* [SOURCE PASSAGE]
+-------+
# Creating a Job Board with Beautiful Soup

## Introduction and Objetives

#### The objective of this project is to create a Job Board with information on job offers that appear on the Internet. 

#### For the sake of the argument, let’s say I am interested on “Data Analysis” job offers in Japan and I want to get the data out from two different known job sites.

## Importing Libraries

In [1]:
import requests 
import pandas as pd
import numpy as np  
from bs4 import BeautifulSoup
from urllib.parse import urljoin
import time

## Iteration for Scraping Job Sites - Data Analysis

In [2]:
web_analysis = {'CareerCross' : 'https://www.careercross.com/en/job-search/result/67335683', 
                    'DaiJob' : 'https://www.daijob.com/en/jobs/search_result?job_search_form_hidden=1&keywords=Data+Analyst'} 

titles = []
urls = []
updates = []
locations = []
jobs = []
salaries = []
experiences = []
careers = []
english_level = []
japanese_level=[]
educations=[]
visas = []
skills= []
    
for w,j in web_analysis.items():
    
    page = 0
    
    while True:

        time.sleep(1)

        r = requests.get(j, params = {"page" : page+1})
        if 'No jobs were found that matched your search.' in r.text or r.status_code != 200:
            break
        else:
            html = r.content
            soup = BeautifulSoup(html, "lxml")
            print('\033[1m' + '{0}, page {1}'.format(w,page+1) + '\033[0m')
            

            if w == 'CareerCross':
                titles_r1 = [t.text.strip().replace('\n', '') for t in soup.find_all('a', {'class': 'job-details-url'})] #title
                titles_r1 = list(map(lambda t: titles.append(t), titles_r1))
                full_url = [urljoin(j,r) for r in [l.get('href') for l in soup.find_all('a', {'class': "btn btn-lg-14 btn-primary"})]] #url
                full_urls = list(map(lambda f: urls.append(f), full_url))
                i = 0
                for f in full_url: #going to each page
                    time.sleep(1) 
                    r = requests.get(f)
                    if r.status_code == 200:
                        print('#URL {0}: {1}'.format(i+1, f))
                    else:
                        print('ERROR {0}: Skipping #URL{1}: {2}'.format(r.status_code, i+1, f))
                        i = i+1
                        continue
                    r_html = r.content
                    r_soup = BeautifulSoup(r_html, 'lxml')
+-------+
* [PROBLEM TO WORK ON]
In the Beautiful Soup job board walkthrough, quote everything from "full_url = [urljoin(j,r)" down to "f: urls.append(f), full_url))".

* [Visual layout records]
+-------+
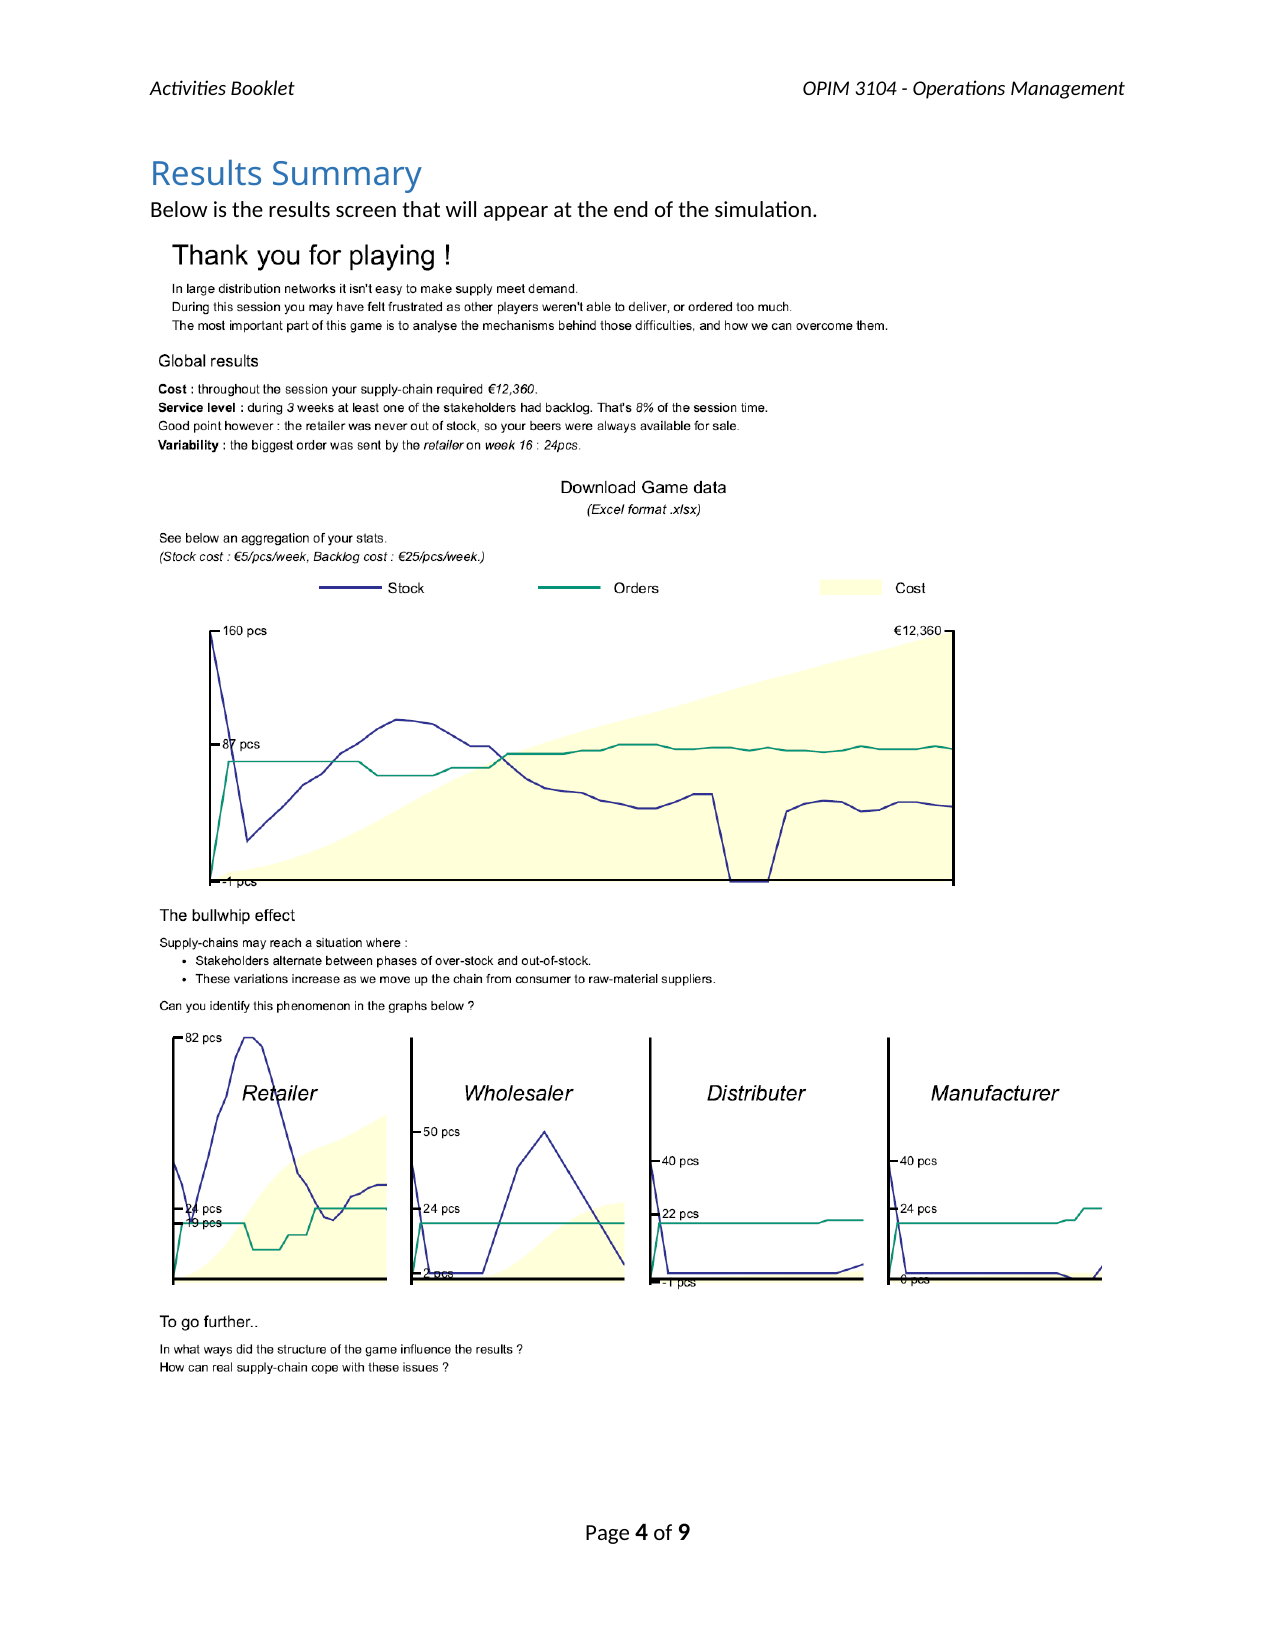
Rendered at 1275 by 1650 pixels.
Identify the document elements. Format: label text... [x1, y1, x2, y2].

text Below is the results screen that will appear at the end of the simulation. [150, 195, 1125, 223]
subtitle Results Summary [150, 150, 1125, 195]
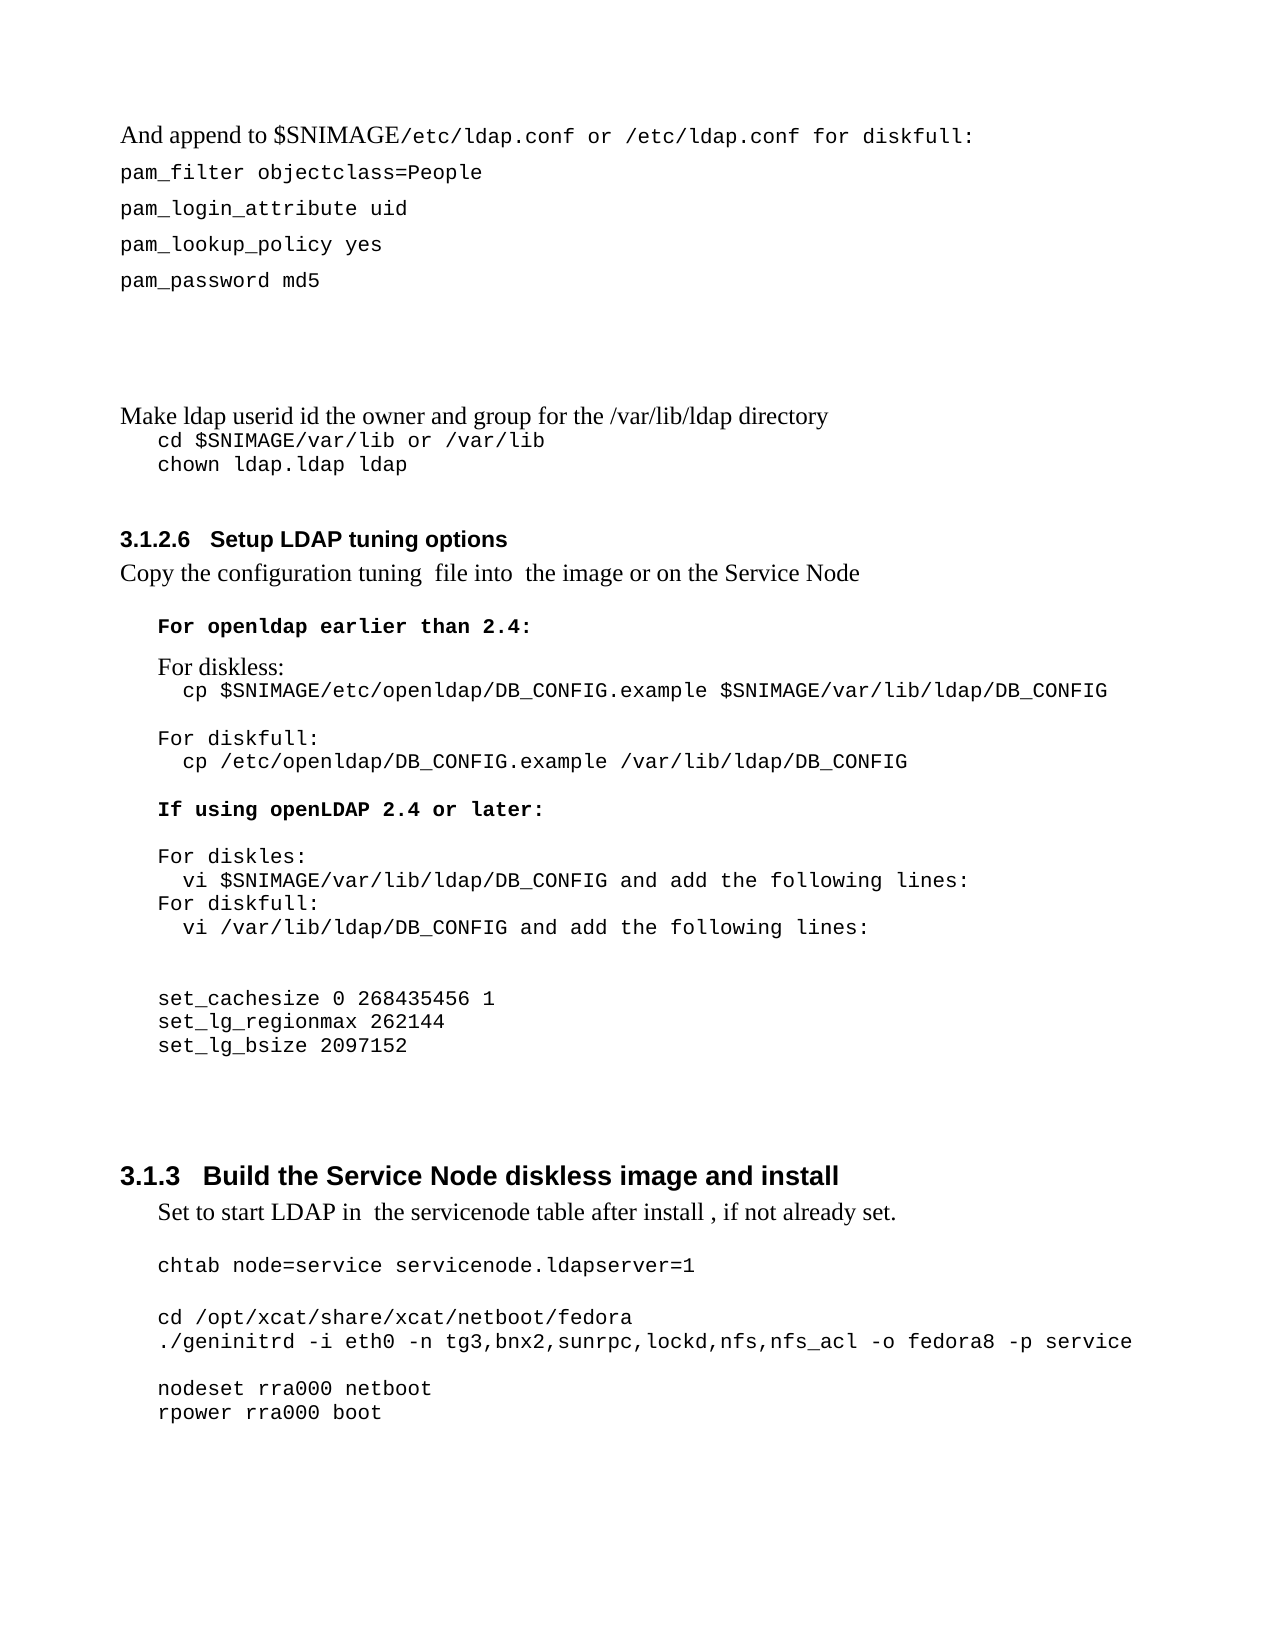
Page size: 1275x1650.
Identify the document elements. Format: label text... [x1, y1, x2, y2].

text set_lg_regionmax 262144 [157, 1011, 1155, 1035]
text Set to start LDAP in the servicenode table after install , if not already set. [120, 1197, 1155, 1226]
text set_cachesize 0 268435456 1 [157, 988, 1155, 1011]
text Copy the configuration tuning file into the image or on the Service Node [120, 558, 1155, 587]
text cd /opt/xcat/share/xcat/netboot/fedora [157, 1307, 1155, 1331]
text chown ldap.ldap ldap [157, 454, 1155, 477]
text pam_password md5 [120, 271, 1155, 294]
text Make ldap userid id the owner and group for the /var/lib/ldap directory [120, 401, 1155, 430]
text vi /var/lib/ldap/DB_CONFIG and add the following lines: [157, 917, 1155, 941]
text rpower rra000 boot [157, 1402, 1155, 1425]
text cd $SNIMAGE/var/lib or /var/lib [157, 430, 1155, 454]
text cp $SNIMAGE/etc/openldap/DB_CONFIG.example $SNIMAGE/var/lib/ldap/DB_CONFIG [157, 680, 1155, 704]
subtitle Setup LDAP tuning options [120, 526, 1155, 552]
subtitle Build the Service Node diskless image and install [120, 1160, 1155, 1191]
text For diskles: [157, 846, 1155, 869]
text pam_login_attribute uid [120, 198, 1155, 222]
text pam_filter objectclass=People [120, 162, 1155, 186]
text set_lg_bsize 2097152 [157, 1035, 1155, 1059]
text And append to $SNIMAGE/etc/ldap.conf or /etc/ldap.conf for diskfull: [120, 120, 1155, 149]
text vi $SNIMAGE/var/lib/ldap/DB_CONFIG and add the following lines: [157, 869, 1155, 893]
list For diskless: [120, 652, 1155, 680]
text pam_lookup_policy yes [120, 234, 1155, 258]
text chtab node=service servicenode.ldapserver=1 [157, 1255, 1155, 1278]
text ./geninitrd -i eth0 -n tg3,bnx2,sunrpc,lockd,nfs,nfs_acl -o fedora8 -p service [157, 1331, 1155, 1354]
text nodeset rra000 netboot [157, 1378, 1155, 1402]
text If using openLDAP 2.4 or later: [157, 799, 1155, 822]
text For diskfull: [157, 728, 1155, 751]
text For diskfull: [157, 893, 1155, 917]
text For openldap earlier than 2.4: [157, 616, 1155, 640]
text cp /etc/openldap/DB_CONFIG.example /var/lib/ldap/DB_CONFIG [157, 751, 1155, 775]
+-------+
* [EXPECTED ANSWER]
full_url = [urljoin(j,r) for r in [l.get('href') for l in soup.find_all('a', {'class': "btn btn-lg-14 btn-primary"})]] #url
                full_urls = list(map(lambda f: urls.append(f), full_url))